* **What you should do**
Please give all of the data again, character for character, and drop the pictures.

Dataset excerpts

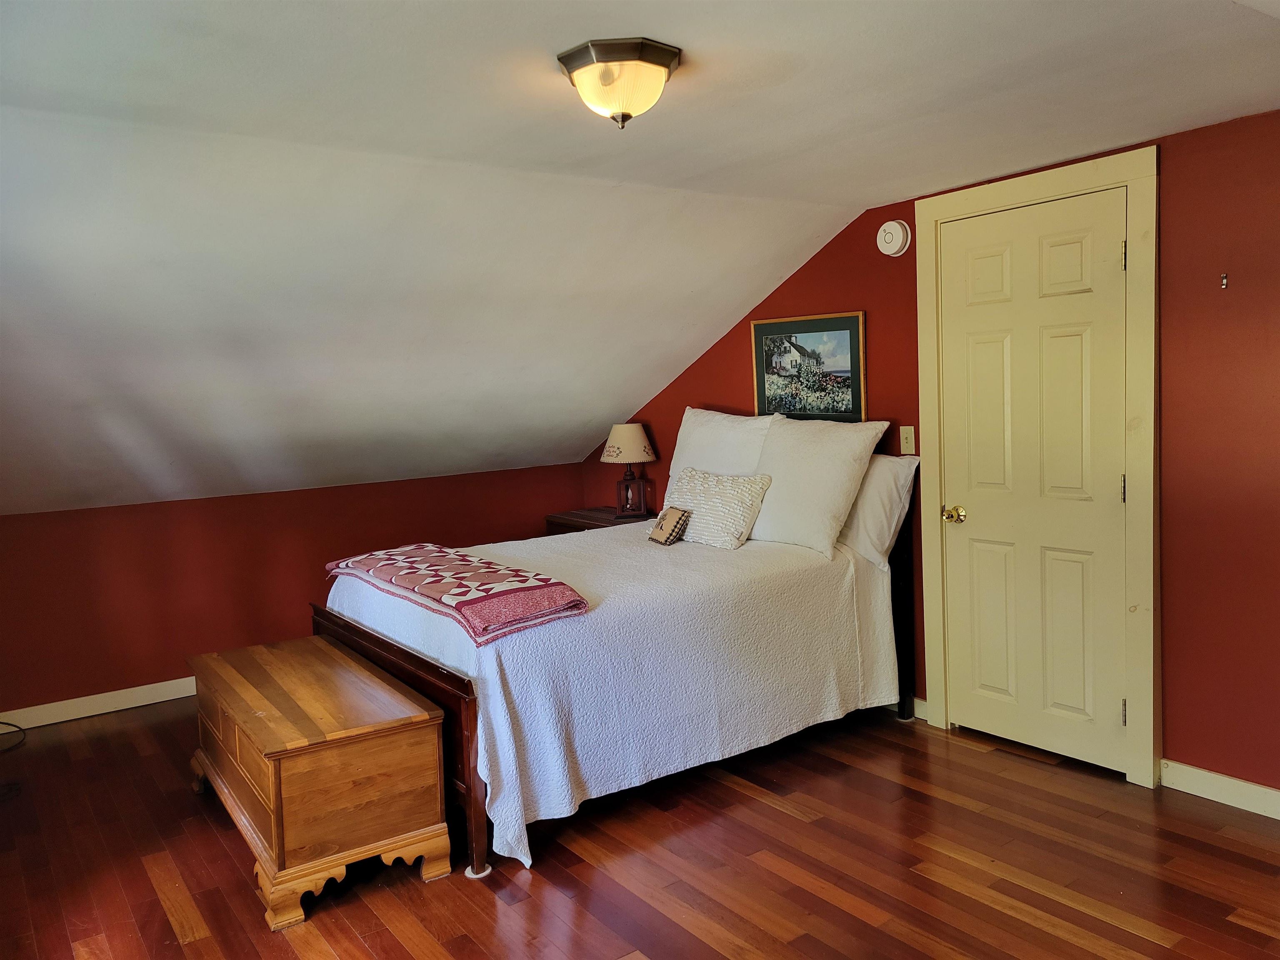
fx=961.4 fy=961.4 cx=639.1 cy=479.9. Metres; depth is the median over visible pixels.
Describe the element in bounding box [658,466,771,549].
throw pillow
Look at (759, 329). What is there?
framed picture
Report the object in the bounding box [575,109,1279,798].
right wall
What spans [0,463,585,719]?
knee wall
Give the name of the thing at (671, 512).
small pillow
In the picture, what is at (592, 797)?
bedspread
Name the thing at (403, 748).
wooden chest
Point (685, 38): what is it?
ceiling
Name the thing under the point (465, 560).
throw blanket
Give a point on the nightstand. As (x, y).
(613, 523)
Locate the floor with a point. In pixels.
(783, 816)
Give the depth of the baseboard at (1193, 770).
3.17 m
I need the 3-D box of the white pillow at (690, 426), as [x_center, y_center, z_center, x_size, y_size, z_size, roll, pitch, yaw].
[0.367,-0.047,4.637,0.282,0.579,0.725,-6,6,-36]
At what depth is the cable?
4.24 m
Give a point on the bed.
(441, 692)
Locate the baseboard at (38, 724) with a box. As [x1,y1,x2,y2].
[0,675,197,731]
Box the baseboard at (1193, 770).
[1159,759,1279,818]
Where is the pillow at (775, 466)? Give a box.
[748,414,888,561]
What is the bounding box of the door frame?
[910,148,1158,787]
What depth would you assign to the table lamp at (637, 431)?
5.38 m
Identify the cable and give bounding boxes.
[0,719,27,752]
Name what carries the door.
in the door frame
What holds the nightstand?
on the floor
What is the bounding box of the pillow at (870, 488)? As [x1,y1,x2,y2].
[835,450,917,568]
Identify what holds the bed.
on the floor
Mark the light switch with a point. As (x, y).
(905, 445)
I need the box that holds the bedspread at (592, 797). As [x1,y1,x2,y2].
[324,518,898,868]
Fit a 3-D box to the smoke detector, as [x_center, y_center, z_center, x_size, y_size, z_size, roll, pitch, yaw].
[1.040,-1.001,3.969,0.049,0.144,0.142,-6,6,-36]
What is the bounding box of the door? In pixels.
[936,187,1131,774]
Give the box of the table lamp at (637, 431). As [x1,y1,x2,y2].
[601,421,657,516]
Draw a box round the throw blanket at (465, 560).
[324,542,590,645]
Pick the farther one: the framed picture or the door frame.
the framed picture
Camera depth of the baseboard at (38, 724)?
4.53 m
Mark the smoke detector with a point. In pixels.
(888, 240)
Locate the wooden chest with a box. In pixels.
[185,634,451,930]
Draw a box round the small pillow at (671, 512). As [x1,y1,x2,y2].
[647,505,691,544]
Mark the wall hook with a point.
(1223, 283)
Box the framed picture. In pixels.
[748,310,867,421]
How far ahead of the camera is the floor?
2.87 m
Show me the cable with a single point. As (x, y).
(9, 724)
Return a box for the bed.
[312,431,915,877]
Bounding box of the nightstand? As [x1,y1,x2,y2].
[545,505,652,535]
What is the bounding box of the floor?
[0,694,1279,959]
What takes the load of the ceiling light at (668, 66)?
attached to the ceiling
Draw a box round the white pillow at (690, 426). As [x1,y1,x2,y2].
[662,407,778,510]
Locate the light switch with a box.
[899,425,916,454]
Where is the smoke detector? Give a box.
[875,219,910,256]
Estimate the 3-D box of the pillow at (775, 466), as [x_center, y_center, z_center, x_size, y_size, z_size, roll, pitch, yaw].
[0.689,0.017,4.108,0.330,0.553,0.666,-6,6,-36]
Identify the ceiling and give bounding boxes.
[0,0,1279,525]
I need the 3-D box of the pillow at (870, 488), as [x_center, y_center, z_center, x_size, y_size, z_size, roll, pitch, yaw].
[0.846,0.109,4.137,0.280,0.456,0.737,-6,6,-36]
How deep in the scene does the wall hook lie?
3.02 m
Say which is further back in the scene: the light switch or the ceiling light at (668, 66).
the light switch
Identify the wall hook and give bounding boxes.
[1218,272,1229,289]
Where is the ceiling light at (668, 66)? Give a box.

* **Your response**
fx=961.4 fy=961.4 cx=639.1 cy=479.9. Metres; depth is the median over visible pixels.
Describe the element in bounding box [658,466,771,549].
throw pillow
Look at (759, 329). What is there?
framed picture
Report the object in the bounding box [575,109,1279,798].
right wall
What spans [0,463,585,719]?
knee wall
Give the name of the thing at (671, 512).
small pillow
In the picture, what is at (592, 797)?
bedspread
Name the thing at (403, 748).
wooden chest
Point (685, 38): what is it?
ceiling
Name the thing under the point (465, 560).
throw blanket
Give a point on the nightstand. As (x, y).
(613, 523)
Locate the floor with a point. In pixels.
(783, 816)
Give the depth of the baseboard at (1193, 770).
3.17 m
I need the 3-D box of the white pillow at (690, 426), as [x_center, y_center, z_center, x_size, y_size, z_size, roll, pitch, yaw].
[0.367,-0.047,4.637,0.282,0.579,0.725,-6,6,-36]
At what depth is the cable?
4.24 m
Give a point on the bed.
(441, 692)
Locate the baseboard at (38, 724) with a box. As [x1,y1,x2,y2].
[0,675,197,731]
Box the baseboard at (1193, 770).
[1159,759,1279,818]
Where is the pillow at (775, 466)? Give a box.
[748,414,888,561]
What is the bounding box of the door frame?
[910,148,1158,787]
What depth would you assign to the table lamp at (637, 431)?
5.38 m
Identify the cable and give bounding boxes.
[0,719,27,752]
Name what carries the door.
in the door frame
What holds the nightstand?
on the floor
What is the bounding box of the pillow at (870, 488)? As [x1,y1,x2,y2].
[835,450,917,568]
Identify what holds the bed.
on the floor
Mark the light switch with a point. As (x, y).
(905, 445)
I need the box that holds the bedspread at (592, 797). As [x1,y1,x2,y2].
[324,518,898,868]
Fit a 3-D box to the smoke detector, as [x_center, y_center, z_center, x_size, y_size, z_size, roll, pitch, yaw].
[1.040,-1.001,3.969,0.049,0.144,0.142,-6,6,-36]
What is the bounding box of the door? In pixels.
[936,187,1131,774]
Give the box of the table lamp at (637, 431). As [x1,y1,x2,y2].
[601,421,657,516]
Draw a box round the throw blanket at (465, 560).
[324,542,590,645]
Pick the farther one: the framed picture or the door frame.
the framed picture
Camera depth of the baseboard at (38, 724)?
4.53 m
Mark the smoke detector with a point. In pixels.
(888, 240)
Locate the wooden chest with a box. In pixels.
[185,634,451,930]
Draw a box round the small pillow at (671, 512). As [x1,y1,x2,y2].
[647,505,691,544]
Mark the wall hook with a point.
(1223, 283)
Box the framed picture. In pixels.
[748,310,867,421]
How far ahead of the camera is the floor?
2.87 m
Show me the cable with a single point. As (x, y).
(9, 724)
Return a box for the bed.
[312,431,915,877]
Bounding box of the nightstand? As [x1,y1,x2,y2].
[545,505,652,535]
What is the bounding box of the floor?
[0,694,1279,959]
What takes the load of the ceiling light at (668, 66)?
attached to the ceiling
Draw a box round the white pillow at (690, 426). As [x1,y1,x2,y2].
[662,407,778,510]
Locate the light switch with a box.
[899,425,916,454]
Where is the smoke detector? Give a box.
[875,219,910,256]
Estimate the 3-D box of the pillow at (775, 466), as [x_center, y_center, z_center, x_size, y_size, z_size, roll, pitch, yaw].
[0.689,0.017,4.108,0.330,0.553,0.666,-6,6,-36]
Identify the ceiling and give bounding boxes.
[0,0,1279,525]
I need the 3-D box of the pillow at (870, 488), as [x_center, y_center, z_center, x_size, y_size, z_size, roll, pitch, yaw].
[0.846,0.109,4.137,0.280,0.456,0.737,-6,6,-36]
How deep in the scene does the wall hook lie?
3.02 m
Say which is further back in the scene: the light switch or the ceiling light at (668, 66).
the light switch
Identify the wall hook and give bounding boxes.
[1218,272,1229,289]
Where is the ceiling light at (668, 66)? Give a box.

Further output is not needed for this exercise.